I thought I’d weigh in on the American Board of Internal Medicine (ABIM) recertification process after reading an excellent article on it today. After all, I’ve been through the process several times, most recently enduring it in 2012. I was lucky enough to be “grandfathered” with regard to my Internal Medicine and Cardiology board certifications. Unfortunately no such option exists for my Cardiac Electrophysiology board certification, it having been created in 1992 after the ABIM wised up the fact that life-time certifications were not profitable. Thus there was no option but to renew the certification in 2002 and 2012, which I duly did, much to my distress. I know a few physicians who claim to enjoy taking these tests, even retaking a certification exam that they are grandfathered into.
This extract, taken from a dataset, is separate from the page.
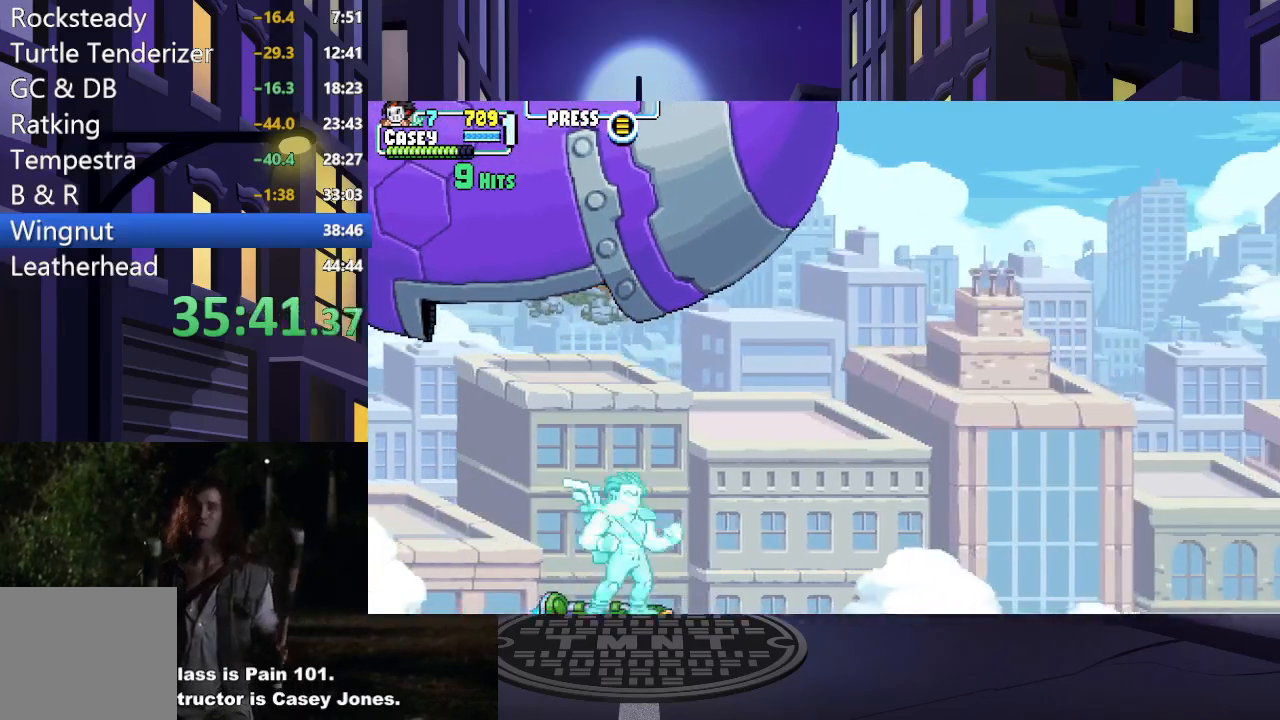
{"buttons": ["DPAD_UP"], "events": []}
More power to them. There are a few masochists in every crowd. But the ABIM is determined to take away even their fun, by ramping up the Maintenance of Certification (MOC) requirements to the point that even the most committed connoisseur of the painful is bound to cry uncle.
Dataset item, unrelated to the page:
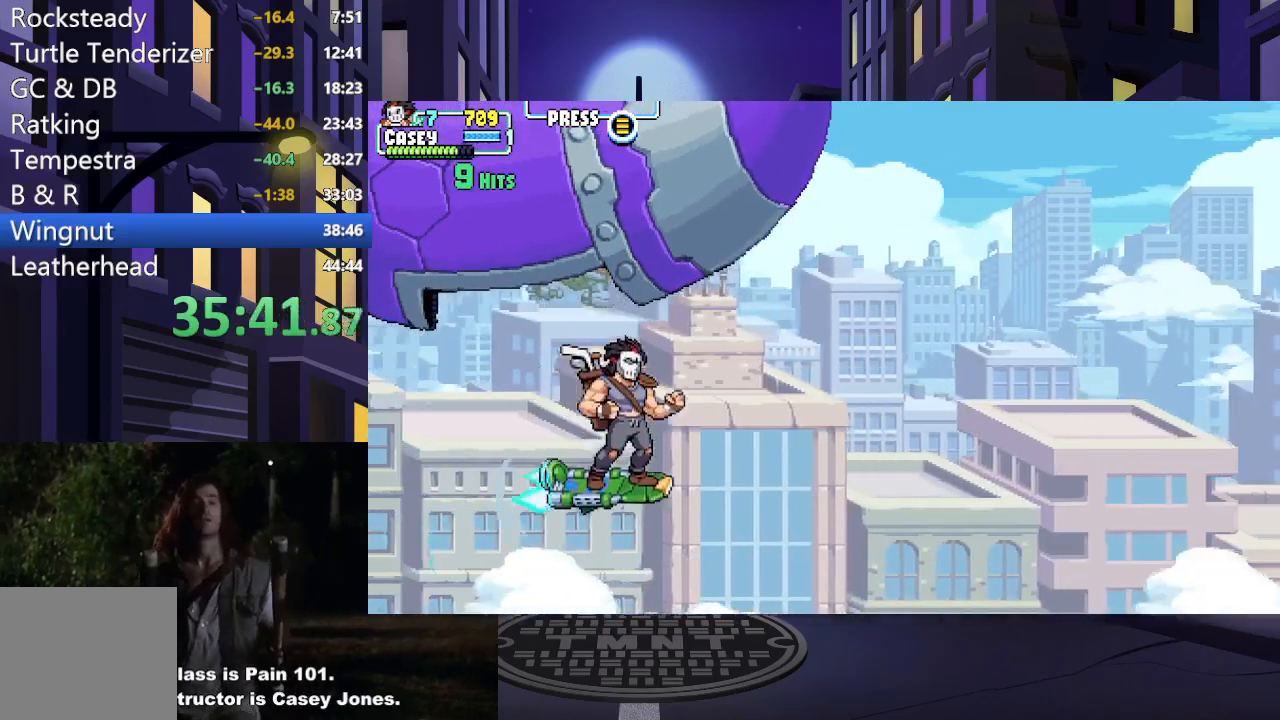
{"buttons": ["DPAD_DOWN", "DPAD_LEFT"], "events": [[100, "DPAD_LEFT", "down"], [400, "DPAD_UP", "up"], [467, "DPAD_DOWN", "down"]]}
There are two aspects to recertification. First there is the test that one takes for an exorbitant fee every ten years. Note that physicians are already required to take many hours of Continuing Medical Education (CME) courses per year (which is another scam, but I will pass over that for now). All the physicians I know are very interested in keeping as current as possible in their specialty and don’t require external incentives like mandatory CME or board recertification to do so. Even if one is cynical and refuses to believe that physicians do things like this for the sake of delivering the best patient care, one should at least grant that medicine is a business and it is necessary to keep up to stay competitive with other physicians. Nevertheless in addition to mandatory CME the recertification exam pops up every ten years, and one risks being ostracized if it is not taken and passed. Unfortunately I can’t say much about the test itself. Before I took it I signed a form (in blood, I think) that forbad me from revealing anything about the test. I do know something about how the questions are selected. When I was in academics I, like many of my academic colleagues, was asked to submit 4 questions on electrophysiology to the board. These questions and the hundreds of others sent in were reviewed by the ABIM question selection committee (which I believe was also primarily made up of academicians) who then picked out the actual test questions. I remember when I made up my questions I made an effort to come up with something obscure or tricky. Having taken the test before, it seemed that those were the kinds of questions the board liked. Apparently the process hasn’t changed, judging by the types of questions on the most recent test I took in 2012.
I’ve been taking tests my whole life, and, as much as I dislike them, it wasn’t the test so much as the MOC requirements that rankled me. I was told that I should start the MOC a minimum of 1 year prior to the test. Really? (footnote: now the MOC requirements have changed and start within 2 years of the last test. Ugh!) I thought to myself, what could they possibly make me do that would take a whole year? So, when the countdown to recertification reached T – 1 year, I fired up the ABIM website to find out what I had to do.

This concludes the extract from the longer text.